Commission Decision (EU, Euratom) 2017/46Show full title

Article 15IT security incident handling

1.The Directorate-General for Informatics is responsible for providing the principal operational IT security incident response capability within the European Commission.

2.The Directorate-General for Human Resources and Security as contributing stakeholders to the IT security incident response shall:

(a)have the right to access summary information for all incident records and full records upon request;

(b)participate in IT security incidents crisis management groups and IT security emergency procedures;

(c)be in charge of relations with law enforcement and intelligence services;

(d)perform forensic analysis regarding cyber-security in accordance with Article 11 of Decision (EU, Euratom) 2015/443;

(e)decide on the need to launch a formal inquiry;

(f)inform the Directorate-General for Informatics of any IT security incidents that may present a risk to other CISs.

3.Regular communications shall take place between the Directorate-General for Informatics and the Directorate-General for Human Resources and Security to exchange information and coordinate the handling of security incidents, in particular any IT security incident that may require a formal inquiry.

4.The incident coordination services of Computer Emergency Response Team for the European institutions, bodies and agencies (‘CERT-EU’) may be used to support the incident handling process when appropriate and for knowledge sharing with other EU institutions and agencies that may be affected.

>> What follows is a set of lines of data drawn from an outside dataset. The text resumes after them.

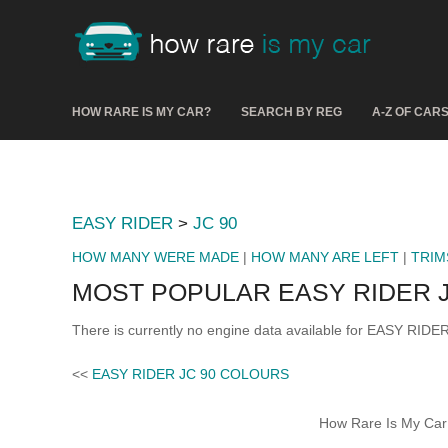
HOW RARE IS MY CAR?
SEARCH BY REG
A-Z OF CAR
EASY RIDER
>
JC 90
HOW MANY WERE MADE
|
HOW MANY ARE LEFT
|
TRIM
MOST POPULAR EASY RIDER J
There is currently no engine data available for EASY RIDER
<<
EASY RIDER JC 90 COLOURS
How Rare Is My Car 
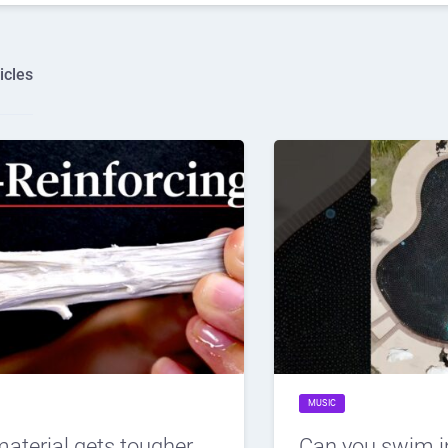
icles
MUSIC
material gets tougher
Can you swim i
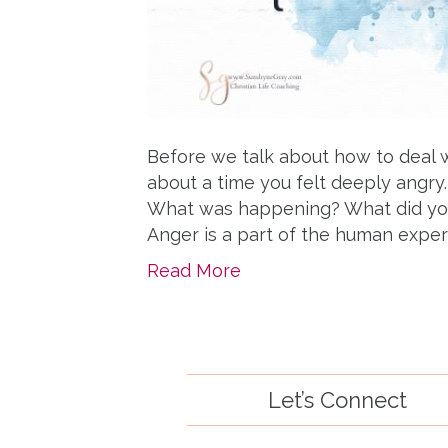
Before we talk about how to deal 
about a time you felt deeply angry. 
What was happening? What did you
Anger is a part of the human exper
Read More
Let’s Connect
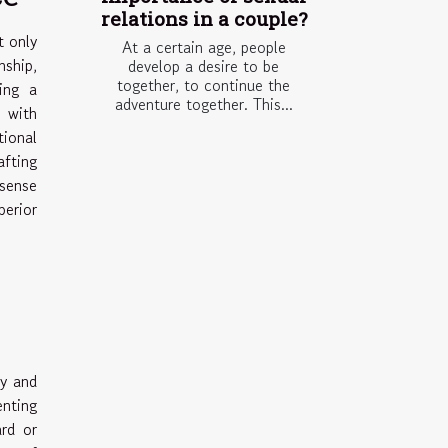
relations in a couple?
t only
At a certain age, people
nship,
develop a desire to be
together, to continue the
ing a
adventure together. This...
n with
ional
afting
 sense
perior
ty and
enting
ard or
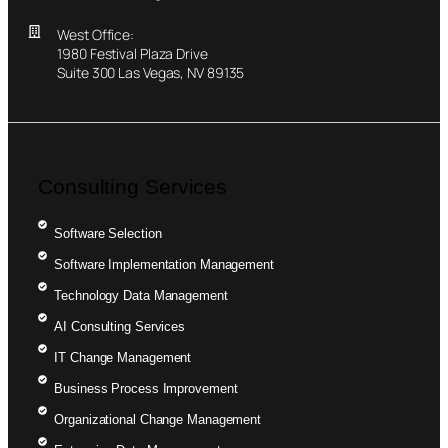
West Office:
1980 Festival Plaza Drive
Suite 300 Las Vegas, NV 89135
Consulting Services
Software Selection
Software Implementation Management
Technology Data Management
AI Consulting Services
IT Change Management
Business Process Improvement
Organizational Change Management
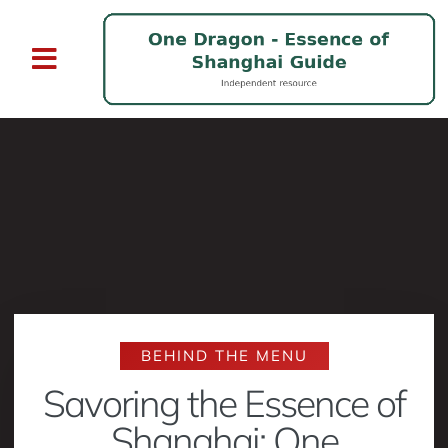
BEHIND THE MENU
Savoring the Essence of
Shanghai: One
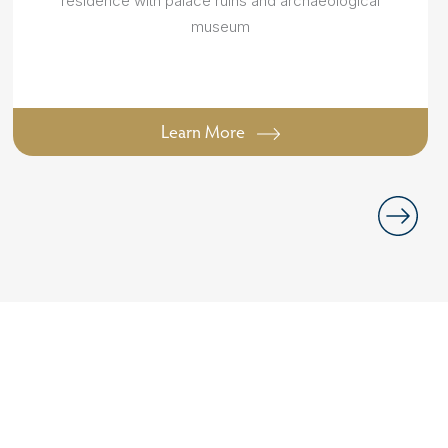
residence with palace ruins and archaeological
museum
Learn More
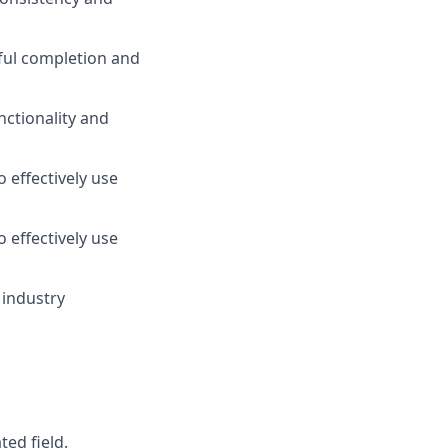
sful completion and
ctionality and
 effectively use
 effectively use
 industry
ed field.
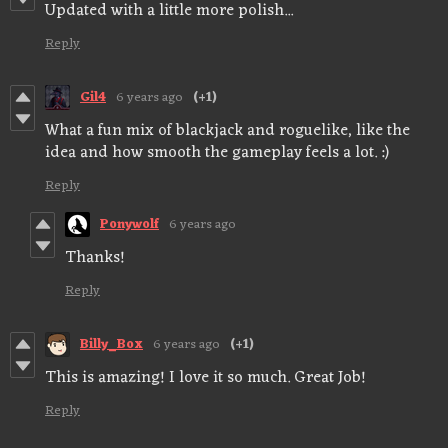
Updated with a little more polish...
Reply
Gil4
6 years ago
(+1)
What a fun mix of blackjack and roguelike, like the
idea and how smooth the gameplay feels a lot. :)
Reply
Ponywolf
6 years ago
Thanks!
Reply
Billy_Box
6 years ago
(+1)
This is amazing! I love it so much. Great Job!
Reply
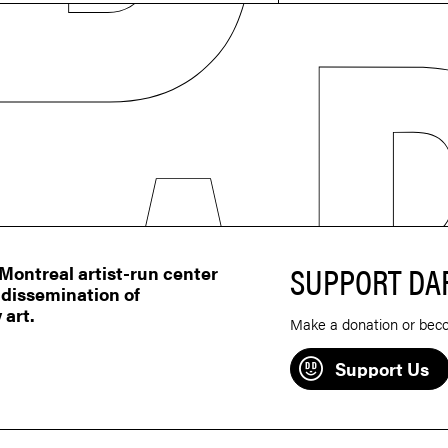
SUPPORT DA
ontreal artist-run center
 dissemination of
 art.
Make a donation or bec
Support Us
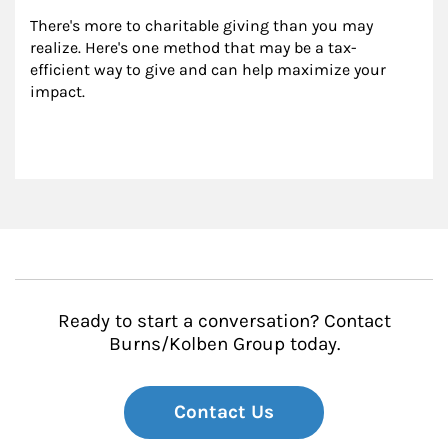
There's more to charitable giving than you may 
realize. Here's one method that may be a tax-
efficient way to give and can help maximize your 
impact.
Ready to start a conversation? Contact
Burns/Kolben Group today.
Contact Us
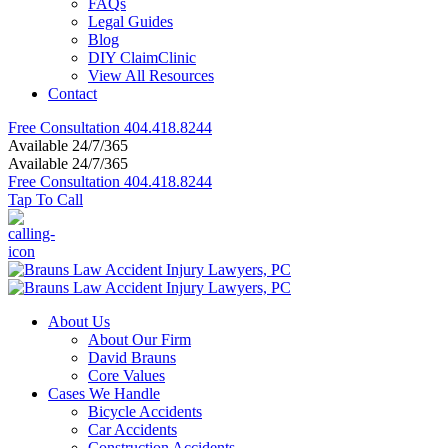
FAQs
Legal Guides
Blog
DIY ClaimClinic
View All Resources
Contact
Free Consultation
404.418.8244
Available 24/7/365
Available 24/7/365
Free Consultation
404.418.8244
Tap To Call
About Us
About Our Firm
David Brauns
Core Values
Cases We Handle
Bicycle Accidents
Car Accidents
Construction Accidents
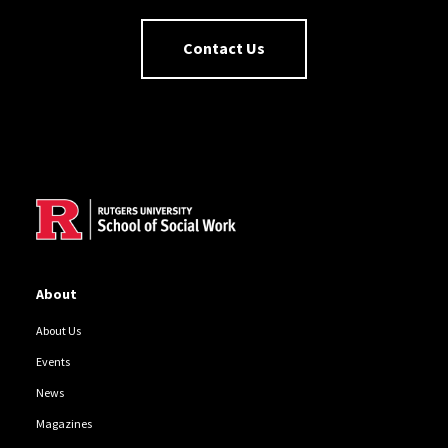
Contact Us
Site Footer
About
About Us
Events
News
Magazines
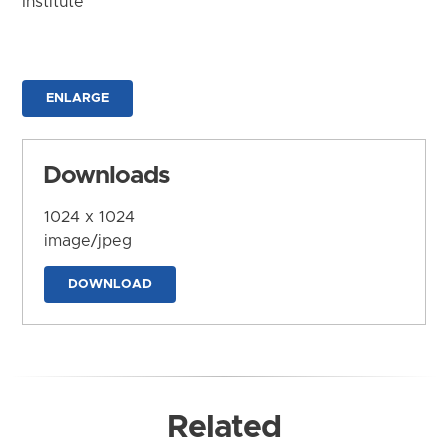
Institute
ENLARGE
Downloads
1024 x 1024
image/jpeg
DOWNLOAD
Related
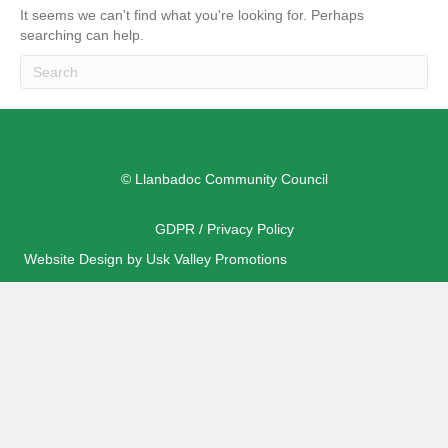
It seems we can't find what you're looking for. Perhaps
searching can help.
© Llanbadoc Community Council
GDPR / Privacy Policy
Website Design by Usk Valley Promotions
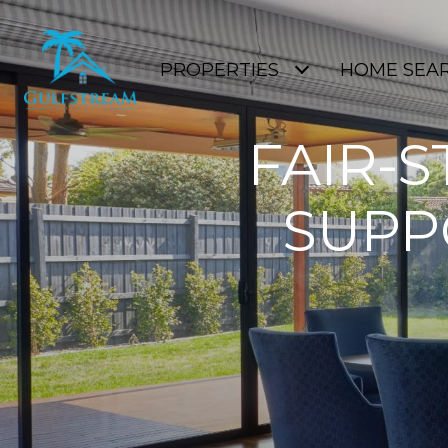
PROPERTIES
HOME SEA
FAIR-S
SUPP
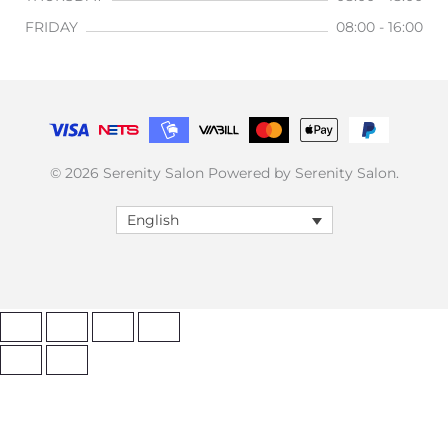
FRIDAY
08:00 - 16:00
© 2026 Serenity Salon Powered by Serenity Salon.
English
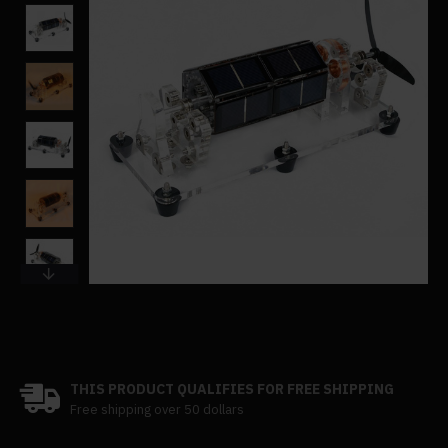
THIS PRODUCT QUALIFIES FOR FREE SHIPPING
Free shipping over 50 dollars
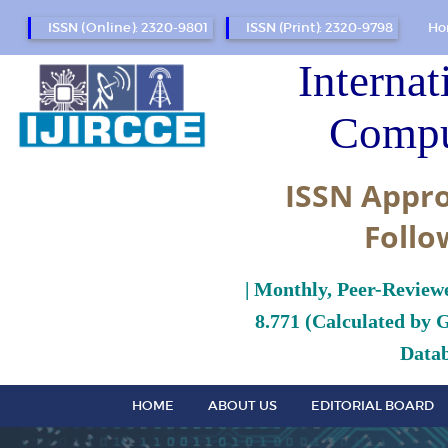
ISSN (Online): 2320-9801
ISSN (Print): 2320-9798
Ho
Internat
Compu
ISSN Appro
Follo
| Monthly, Peer-Review
8.771 (Calculated by 
Datab
HOME
ABOUT US
EDITORIAL BOARD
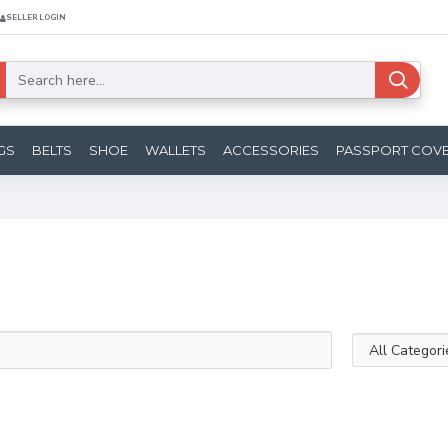
SELLER LOGIN
GS
BELTS
SHOE
WALLETS
ACCESSORIES
PASSPORT COV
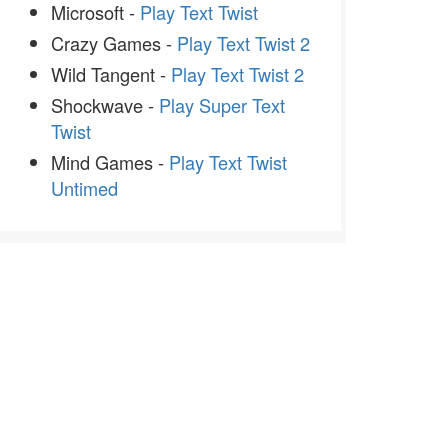
Microsoft -
Play Text Twist
Crazy Games -
Play Text Twist 2
Wild Tangent -
Play Text Twist 2
Shockwave -
Play Super Text
Twist
Mind Games -
Play Text Twist
Untimed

5.System owners involved in an IT security incident shall:

(a)immediately notify their Head of Commission Departments, the Directorate-General for Informatics, the Directorate-General for Human Resources, the LISO and, where appropriate, the data owner of any major IT security incidents, in particular those involving a breach of data confidentiality;

(b)cooperate and follow the instructions of the relevant Commission authorities on incident communication, response and remediation.

6.Users shall report all actual or suspected IT security incidents to the relevant IT helpdesk in a timely manner.

7.Data owners shall report all actual or suspected IT security incidents to the relevant IT security incident response team in a timely manner.

8.The Directorate-General for Informatics, with support from the other contributing stakeholders, is responsible for handling any IT security incident detected in relation to Commission CISs that are not outsourced systems.

9.The Directorate-General for Informatics shall inform affected Commission departments about IT security incidents, the relevant LISOs and, where appropriate, the CERT-EU on a need-to-know basis.

10.The Directorate-General for Informatics shall regularly report on major IT security incidents affecting the Commission's CIS to the ISSB.

11.The relevant LISO shall, upon request, have access to IT security incident records concerning the CIS of the Commission department.

12.In case of a major IT security incident, the Directorate-General for Informatics shall be the contact point for the management of the crisis situations by coordinating the IT security incidents crisis management groups.

13.In case of an emergency the Director-General of the Directorate-General for Informatics can decide to launch an IT security emergency procedure. The Directorate-General for Informatics shall develop emergency procedures to be approved by the ISSB.

14.The Directorate-General for Informatics shall report on the execution of emergency procedures to the ISSB and the heads of Commission departments affected.

The processes related to these responsibilities and activities shall be further detailed in implementing rules.